If contextual ethics can shift over time, so, too, can the leader’s engagement with them. That change demands that leaders override the power of history and the informal cultures and networks that have allowed poor behaviors to thrive. That’s not easy–culture is typically deeply embedded —but it’s certainly possible, with a few clear actions.
- Review your official articulation (and subsequent repetition—or lack thereof) of your organization’s ethics. Do you have an ethics statement? Is it live, or does it live in a file somewhere? Ethics are officially communicated through written documents, company policies, and official statements, but to be taken seriously, they have to be repeated and referenced regularly.
- Examine your unofficial “leadership signals.” Beyond the official policy, ethics are more importantly communicated through systems of reward and performance management, meeting norms and accepted in-and-out-of-the-room behaviors, shadow power networks, and personal relationships that are decoupled from the organizational hierarchy. What signals are you sending about what’s ethical here? You’re going to make mistakes; everyone does. Whether and how you acknowledge, apologize, and recover from your mistakes is even more important than having made the mistake to begin with.
- Enroll leadership champions. Rather than feeding more attention to the bad-behaving big deliverers, invest time and space in those colleagues at all levels who create psychological safety, role model great performance, and engage in productive, respectful behavior. Once you’ve enrolled others who are philosophically aligned to the ethical context that you wish to create, lean on them; share your expectations of a mutually created, positive dynamic and then give them space to show their exemplary leadership.
- When you’re exiting someone for unethical behavior, make your reasoning clear. You don’t have to violate confidentiality or share details to convey that a leader’s exit is, as one company put it in a recent 8-K filing, “unrelated to the Company’s financial reporting and business performance.” Make it clear what matters, and the full extent of how everyone will be held to account.

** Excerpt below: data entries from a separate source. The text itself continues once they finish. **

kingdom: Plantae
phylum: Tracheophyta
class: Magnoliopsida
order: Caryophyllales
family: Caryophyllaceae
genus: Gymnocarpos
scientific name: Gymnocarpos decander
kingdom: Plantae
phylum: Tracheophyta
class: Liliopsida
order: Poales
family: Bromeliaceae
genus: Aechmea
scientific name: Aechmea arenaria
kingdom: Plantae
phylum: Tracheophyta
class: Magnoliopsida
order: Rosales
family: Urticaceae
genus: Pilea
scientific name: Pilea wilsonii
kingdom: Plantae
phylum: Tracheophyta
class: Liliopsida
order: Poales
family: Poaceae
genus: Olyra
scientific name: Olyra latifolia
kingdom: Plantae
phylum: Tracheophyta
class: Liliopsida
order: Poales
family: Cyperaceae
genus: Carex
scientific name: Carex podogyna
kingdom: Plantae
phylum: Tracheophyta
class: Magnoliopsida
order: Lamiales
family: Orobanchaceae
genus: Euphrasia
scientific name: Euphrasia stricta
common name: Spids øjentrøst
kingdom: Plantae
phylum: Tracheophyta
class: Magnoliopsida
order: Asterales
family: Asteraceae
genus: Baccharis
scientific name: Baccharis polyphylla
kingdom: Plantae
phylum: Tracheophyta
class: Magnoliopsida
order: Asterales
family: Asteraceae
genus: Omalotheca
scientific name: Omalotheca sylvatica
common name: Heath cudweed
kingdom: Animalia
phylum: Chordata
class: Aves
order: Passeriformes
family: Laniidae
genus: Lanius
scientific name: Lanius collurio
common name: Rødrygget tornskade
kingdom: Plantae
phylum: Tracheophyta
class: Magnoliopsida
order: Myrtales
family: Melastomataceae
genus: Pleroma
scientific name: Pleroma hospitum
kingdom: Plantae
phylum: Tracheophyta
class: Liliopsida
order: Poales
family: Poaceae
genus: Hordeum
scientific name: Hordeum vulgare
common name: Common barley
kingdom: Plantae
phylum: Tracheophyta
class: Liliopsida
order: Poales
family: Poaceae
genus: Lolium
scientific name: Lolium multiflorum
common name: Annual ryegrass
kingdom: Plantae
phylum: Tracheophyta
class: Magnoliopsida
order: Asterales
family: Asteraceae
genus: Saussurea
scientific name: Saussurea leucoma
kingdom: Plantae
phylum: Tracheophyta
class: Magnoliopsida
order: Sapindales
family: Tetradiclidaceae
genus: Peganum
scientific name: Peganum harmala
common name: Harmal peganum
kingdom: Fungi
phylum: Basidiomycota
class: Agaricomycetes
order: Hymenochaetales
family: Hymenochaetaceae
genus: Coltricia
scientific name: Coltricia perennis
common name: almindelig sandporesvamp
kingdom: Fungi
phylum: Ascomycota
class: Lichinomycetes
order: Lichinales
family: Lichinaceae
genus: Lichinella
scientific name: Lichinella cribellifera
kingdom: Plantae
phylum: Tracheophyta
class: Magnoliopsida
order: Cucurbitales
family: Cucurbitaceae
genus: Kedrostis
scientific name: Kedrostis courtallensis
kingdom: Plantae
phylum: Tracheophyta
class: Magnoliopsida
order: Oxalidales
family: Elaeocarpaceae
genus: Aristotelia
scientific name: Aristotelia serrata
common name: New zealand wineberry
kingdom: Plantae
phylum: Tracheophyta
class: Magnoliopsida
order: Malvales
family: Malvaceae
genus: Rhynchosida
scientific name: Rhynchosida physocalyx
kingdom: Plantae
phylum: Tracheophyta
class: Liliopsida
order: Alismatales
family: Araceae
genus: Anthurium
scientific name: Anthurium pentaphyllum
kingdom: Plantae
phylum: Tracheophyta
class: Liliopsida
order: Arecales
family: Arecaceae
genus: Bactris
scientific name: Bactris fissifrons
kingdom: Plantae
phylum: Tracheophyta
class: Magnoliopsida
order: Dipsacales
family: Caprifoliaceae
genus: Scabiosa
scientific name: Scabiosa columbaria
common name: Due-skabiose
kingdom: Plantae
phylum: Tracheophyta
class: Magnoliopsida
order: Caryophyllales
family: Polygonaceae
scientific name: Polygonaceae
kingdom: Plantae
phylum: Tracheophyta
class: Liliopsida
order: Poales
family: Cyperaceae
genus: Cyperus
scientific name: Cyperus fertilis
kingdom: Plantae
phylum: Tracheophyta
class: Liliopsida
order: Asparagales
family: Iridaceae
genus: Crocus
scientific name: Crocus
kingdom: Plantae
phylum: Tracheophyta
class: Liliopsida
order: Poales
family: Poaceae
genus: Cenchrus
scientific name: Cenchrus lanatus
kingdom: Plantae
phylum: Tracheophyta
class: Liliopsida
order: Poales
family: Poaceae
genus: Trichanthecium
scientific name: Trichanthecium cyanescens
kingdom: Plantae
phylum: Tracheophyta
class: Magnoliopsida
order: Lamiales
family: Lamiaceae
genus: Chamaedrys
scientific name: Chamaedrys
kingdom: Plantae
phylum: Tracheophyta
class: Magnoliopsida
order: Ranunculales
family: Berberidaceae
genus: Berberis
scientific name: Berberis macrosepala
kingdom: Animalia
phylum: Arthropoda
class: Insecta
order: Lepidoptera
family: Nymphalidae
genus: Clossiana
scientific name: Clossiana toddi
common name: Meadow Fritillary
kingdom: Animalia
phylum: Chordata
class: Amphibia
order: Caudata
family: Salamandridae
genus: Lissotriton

- Drop the false dichotomy. Under the new psychological contract that exists between workers and their workplaces since the COVID-19 pandemic, how we work is as important as what we do. Every individual must deliver both brilliant performance and brilliant behaviors, with a mix of clear accountability and unwavering support from everyone else in the system. It’s not “either/or”–it’s “both/and.” That keeps everyone engaged and feeling supported.
Courageous leadership doesn’t require a difficult decision between retaining the brilliance and getting rid of the jerk. It instead dials up a bolder and far more relentless communication and re-evaluation of ethical context at every turn.